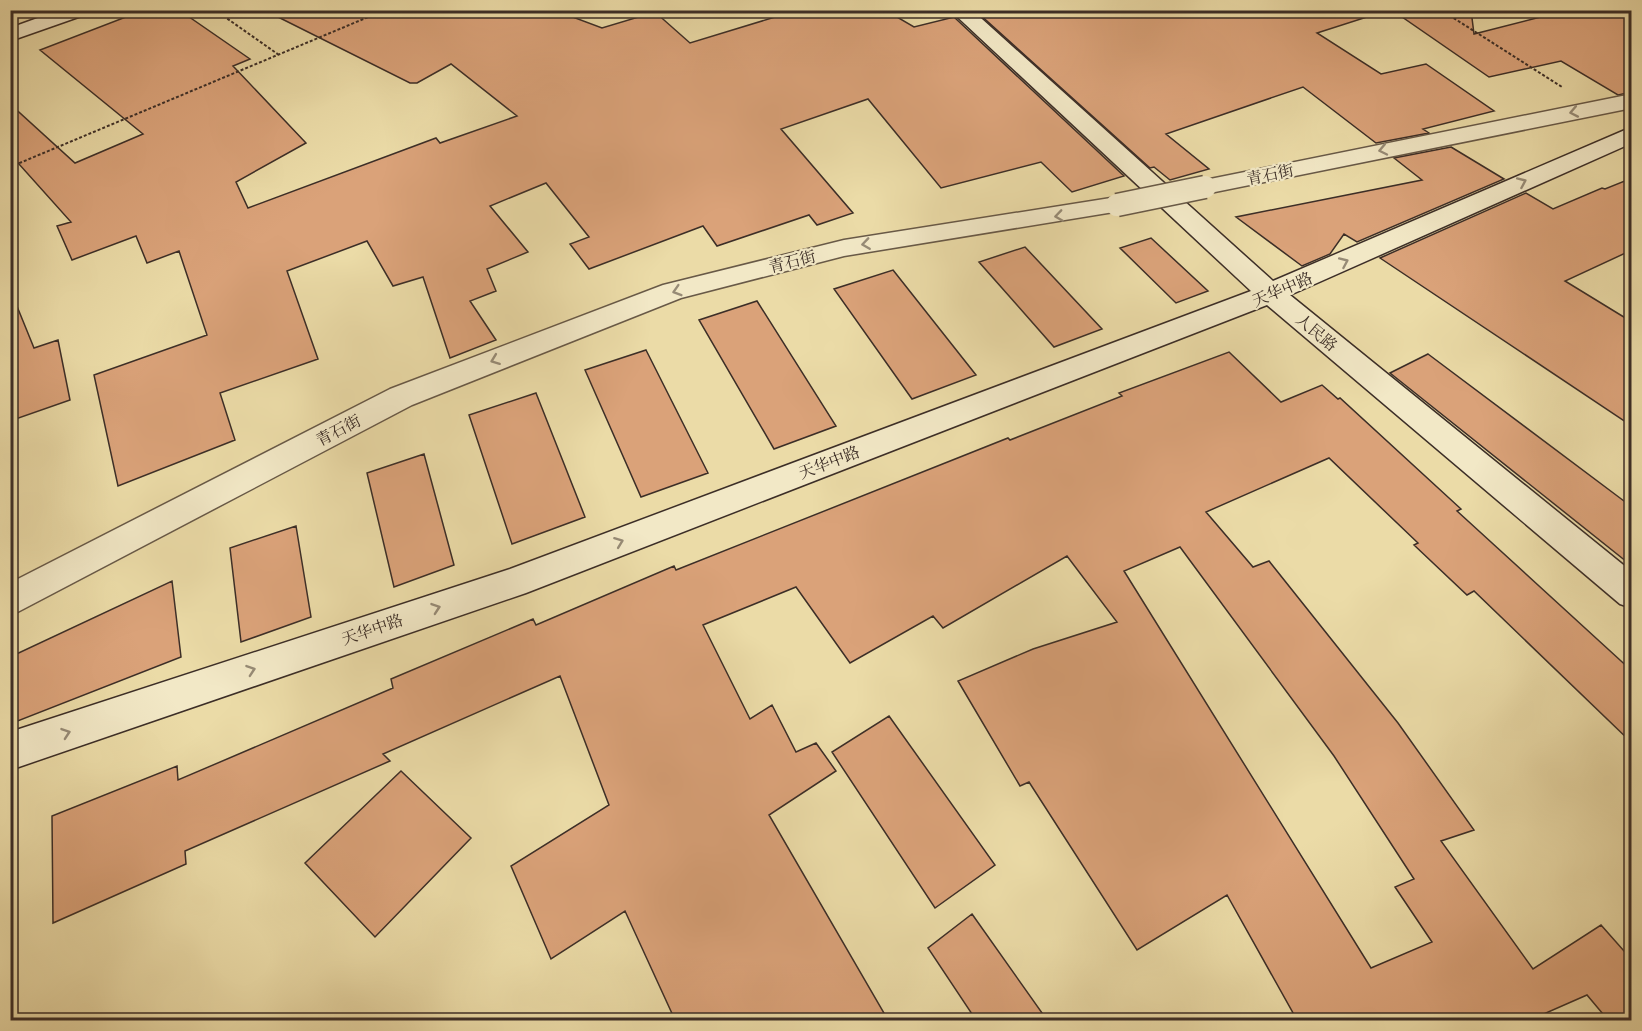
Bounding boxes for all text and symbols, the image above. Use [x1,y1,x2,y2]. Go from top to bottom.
one-way arrow [1569,105,1579,118]
one-way arrow [1378,143,1388,156]
street label: 青石街 [1245,160,1296,189]
one-way arrow [1516,178,1527,190]
one-way arrow [1055,209,1064,221]
one-way arrow [862,238,871,250]
street label: 青石街 [767,246,818,277]
one-way arrow [1338,257,1349,269]
street label: 天华中路 [1249,268,1315,311]
one-way arrow [672,284,683,296]
street label: 人民路 [1292,310,1341,355]
one-way arrow [490,353,501,366]
street label: 青石街 [313,411,364,450]
street label: 天华中路 [796,442,862,483]
one-way arrow [613,537,624,549]
one-way arrow [430,603,440,615]
street label: 天华中路 [339,610,406,649]
one-way arrow [245,665,256,678]
one-way arrow [60,727,71,740]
--------------------------------
[Exercise] Return the material exactly as written, except for any pictures it holds.

[Answer]
Bounding boxes for all text and symbols, the image above. Use [x1,y1,x2,y2]. Go from top to bottom.
one-way arrow [1569,105,1579,118]
one-way arrow [1378,143,1388,156]
street label: 青石街 [1245,160,1296,189]
one-way arrow [1516,178,1527,190]
one-way arrow [1055,209,1064,221]
one-way arrow [862,238,871,250]
street label: 青石街 [767,246,818,277]
one-way arrow [1338,257,1349,269]
street label: 天华中路 [1249,268,1315,311]
one-way arrow [672,284,683,296]
street label: 人民路 [1292,310,1341,355]
one-way arrow [490,353,501,366]
street label: 青石街 [313,411,364,450]
street label: 天华中路 [796,442,862,483]
one-way arrow [613,537,624,549]
one-way arrow [430,603,440,615]
street label: 天华中路 [339,610,406,649]
one-way arrow [245,665,256,678]
one-way arrow [60,727,71,740]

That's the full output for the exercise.